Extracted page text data
- - -
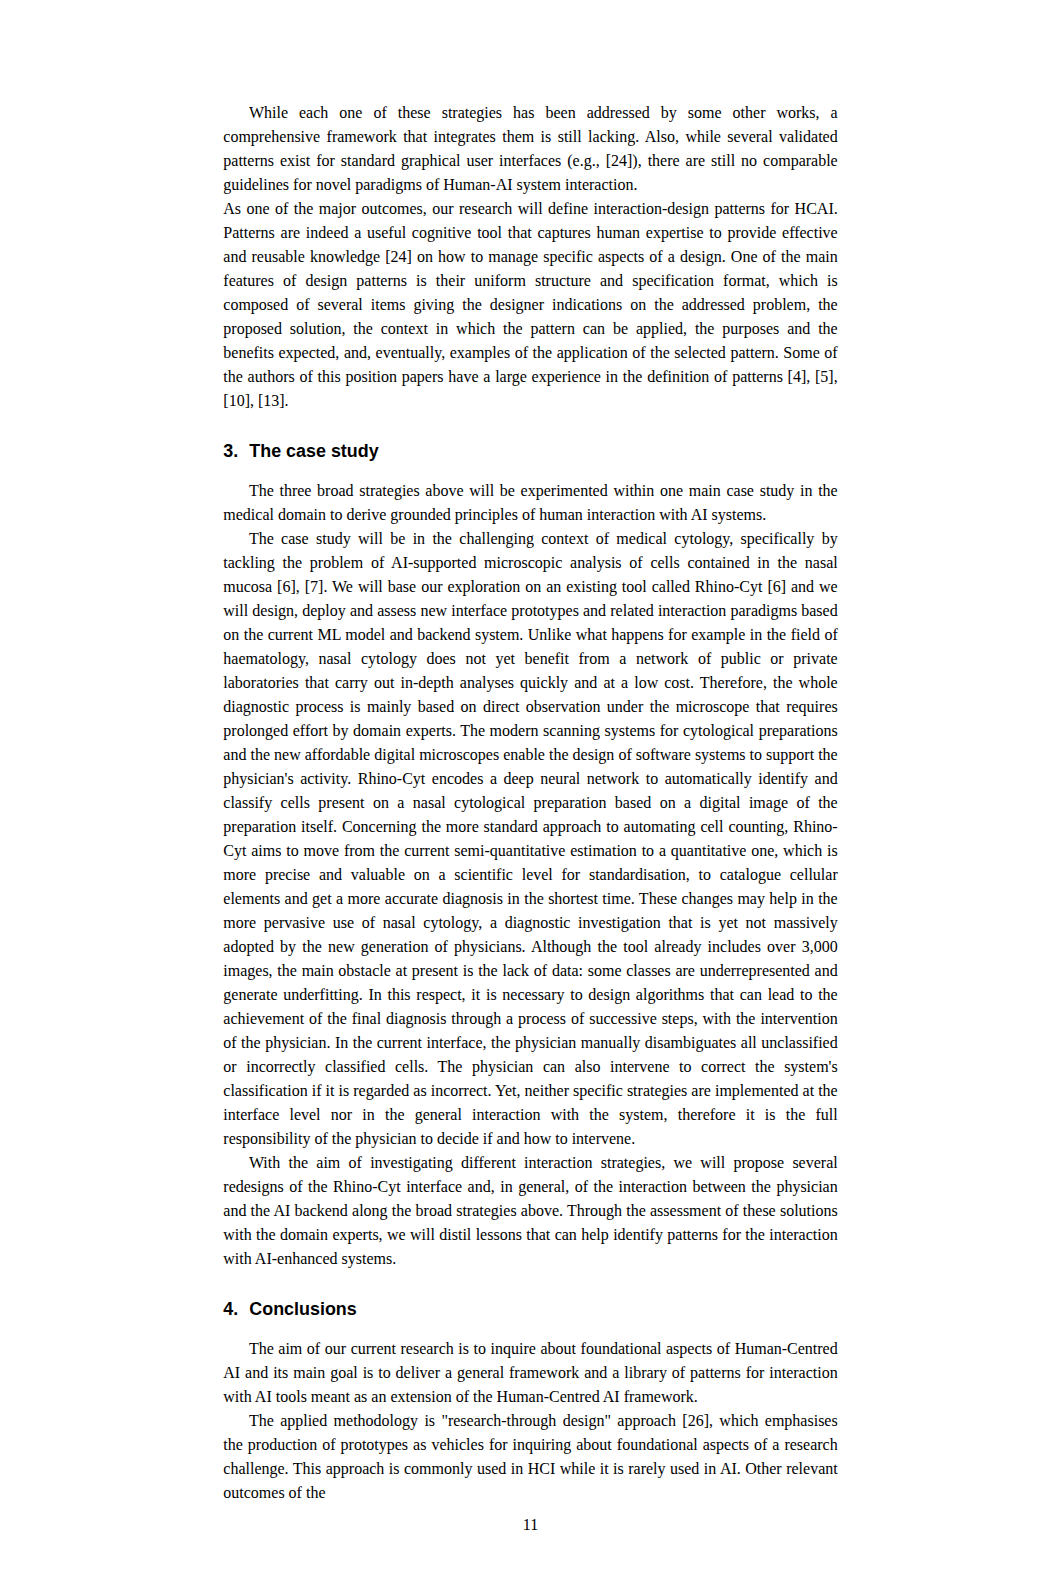While each one of these strategies has been addressed by some other works, a comprehensive framework that integrates them is still lacking. Also, while several validated patterns exist for standard graphical user interfaces (e.g., [24]), there are still no comparable guidelines for novel paradigms of Human-AI system interaction.
As one of the major outcomes, our research will define interaction-design patterns for HCAI. Patterns are indeed a useful cognitive tool that captures human expertise to provide effective and reusable knowledge [24] on how to manage specific aspects of a design. One of the main features of design patterns is their uniform structure and specification format, which is composed of several items giving the designer indications on the addressed problem, the proposed solution, the context in which the pattern can be applied, the purposes and the benefits expected, and, eventually, examples of the application of the selected pattern. Some of the authors of this position papers have a large experience in the definition of patterns [4], [5], [10], [13].
3. The case study
The three broad strategies above will be experimented within one main case study in the medical domain to derive grounded principles of human interaction with AI systems.
The case study will be in the challenging context of medical cytology, specifically by tackling the problem of AI-supported microscopic analysis of cells contained in the nasal mucosa [6], [7]. We will base our exploration on an existing tool called Rhino-Cyt [6] and we will design, deploy and assess new interface prototypes and related interaction paradigms based on the current ML model and backend system. Unlike what happens for example in the field of haematology, nasal cytology does not yet benefit from a network of public or private laboratories that carry out in-depth analyses quickly and at a low cost. Therefore, the whole diagnostic process is mainly based on direct observation under the microscope that requires prolonged effort by domain experts. The modern scanning systems for cytological preparations and the new affordable digital microscopes enable the design of software systems to support the physician's activity. Rhino-Cyt encodes a deep neural network to automatically identify and classify cells present on a nasal cytological preparation based on a digital image of the preparation itself. Concerning the more standard approach to automating cell counting, Rhino-Cyt aims to move from the current semi-quantitative estimation to a quantitative one, which is more precise and valuable on a scientific level for standardisation, to catalogue cellular elements and get a more accurate diagnosis in the shortest time. These changes may help in the more pervasive use of nasal cytology, a diagnostic investigation that is yet not massively adopted by the new generation of physicians. Although the tool already includes over 3,000 images, the main obstacle at present is the lack of data: some classes are underrepresented and generate underfitting. In this respect, it is necessary to design algorithms that can lead to the achievement of the final diagnosis through a process of successive steps, with the intervention of the physician. In the current interface, the physician manually disambiguates all unclassified or incorrectly classified cells. The physician can also intervene to correct the system's classification if it is regarded as incorrect. Yet, neither specific strategies are implemented at the interface level nor in the general interaction with the system, therefore it is the full responsibility of the physician to decide if and how to intervene.
With the aim of investigating different interaction strategies, we will propose several redesigns of the Rhino-Cyt interface and, in general, of the interaction between the physician and the AI backend along the broad strategies above. Through the assessment of these solutions with the domain experts, we will distil lessons that can help identify patterns for the interaction with AI-enhanced systems.
4. Conclusions
The aim of our current research is to inquire about foundational aspects of Human-Centred AI and its main goal is to deliver a general framework and a library of patterns for interaction with AI tools meant as an extension of the Human-Centred AI framework.
The applied methodology is "research-through design" approach [26], which emphasises the production of prototypes as vehicles for inquiring about foundational aspects of a research challenge. This approach is commonly used in HCI while it is rarely used in AI. Other relevant outcomes of the
11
- - -
▸ **Task item**
Show the lines of the records that contain the word "above".

▸ **Output of the task**
The three broad strategies above will be experimented within one main case study in the medical domain to derive grounded principles of human interaction with AI systems.
With the aim of investigating different interaction strategies, we will propose several redesigns of the Rhino-Cyt interface and, in general, of the interaction between the physician and the AI backend along the broad strategies above. Through the assessment of these solutions with the domain experts, we will distil lessons that can help identify patterns for the interaction with AI-enhanced systems.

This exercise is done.